You’re not actually in the process until you are actually talking and pitching to a partner. You require a partner as a champion and I don’t mean just ‘Yeah, yeah, I’ll bring it to the investment committee.’ That is a sign you’re dead. You need an ally inside the firm.’
You also need the courage to walk away from venture capitalists on occasion. My advice is if it gets dragged out, walk away. Take your losses and go somewhere else (and) continue pitching your deal until you get it financed.
If somebody takes eight, nine months to look at your deal, they are going to grind you down and you are probably not going to get financed.
Entrepreneurs are surprised just how close the relationship becomes with venture capitalists, especially in the earliest rounds of financing.
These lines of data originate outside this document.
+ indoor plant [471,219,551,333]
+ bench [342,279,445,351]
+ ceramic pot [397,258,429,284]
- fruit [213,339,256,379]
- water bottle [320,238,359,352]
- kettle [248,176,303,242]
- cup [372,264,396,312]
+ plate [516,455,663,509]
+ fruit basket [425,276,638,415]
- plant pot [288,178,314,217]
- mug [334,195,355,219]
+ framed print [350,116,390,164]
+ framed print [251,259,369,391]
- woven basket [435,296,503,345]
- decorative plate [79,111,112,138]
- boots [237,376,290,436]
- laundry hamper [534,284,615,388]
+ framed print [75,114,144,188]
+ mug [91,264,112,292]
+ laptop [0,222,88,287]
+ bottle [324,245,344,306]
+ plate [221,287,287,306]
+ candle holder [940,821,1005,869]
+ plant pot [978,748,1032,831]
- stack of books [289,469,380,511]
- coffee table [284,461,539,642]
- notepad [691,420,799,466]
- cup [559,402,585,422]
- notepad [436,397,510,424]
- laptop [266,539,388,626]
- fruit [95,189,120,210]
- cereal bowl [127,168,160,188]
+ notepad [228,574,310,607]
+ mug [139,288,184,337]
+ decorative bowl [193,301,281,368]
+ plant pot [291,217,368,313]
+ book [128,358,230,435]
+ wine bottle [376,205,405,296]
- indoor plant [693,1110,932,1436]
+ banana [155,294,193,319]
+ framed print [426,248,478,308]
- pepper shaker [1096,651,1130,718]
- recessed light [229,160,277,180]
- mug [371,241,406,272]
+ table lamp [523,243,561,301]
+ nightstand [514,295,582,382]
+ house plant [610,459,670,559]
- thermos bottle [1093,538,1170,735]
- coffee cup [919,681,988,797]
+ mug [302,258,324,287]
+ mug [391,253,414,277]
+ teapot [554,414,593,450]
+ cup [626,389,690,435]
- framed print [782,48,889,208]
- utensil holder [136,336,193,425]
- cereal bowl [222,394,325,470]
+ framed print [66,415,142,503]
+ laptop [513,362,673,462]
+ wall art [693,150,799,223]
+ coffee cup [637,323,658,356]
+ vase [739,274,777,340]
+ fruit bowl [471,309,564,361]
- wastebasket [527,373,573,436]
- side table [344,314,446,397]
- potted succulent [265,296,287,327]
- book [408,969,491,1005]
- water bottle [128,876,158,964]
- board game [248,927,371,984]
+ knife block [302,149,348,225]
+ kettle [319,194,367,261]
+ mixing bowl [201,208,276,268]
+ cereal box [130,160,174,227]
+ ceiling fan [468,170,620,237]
Because a start-up will likely have limited management resources, venture capital executives might go beyond just taking a director’s chair to getting involved with day-to-day decision- making.
The entrepreneur’s first sort of venture capital firm that they want to work with, becomes so to speak, actually part of their company. If you can get people that not only buy into the idea but are enthusiastic about it, give you some help, that’s a real plus.
If the chemistry isn’t right there you should probably back off. You have to really get that mix right because you’re in it for a long time together.
Success in business boils down to relationships. Start networking from the very beginning. Look for associations to join and local business groups to attend. Face to face networking is even more important in this Internet age. Every contact is potentially valuable to your business.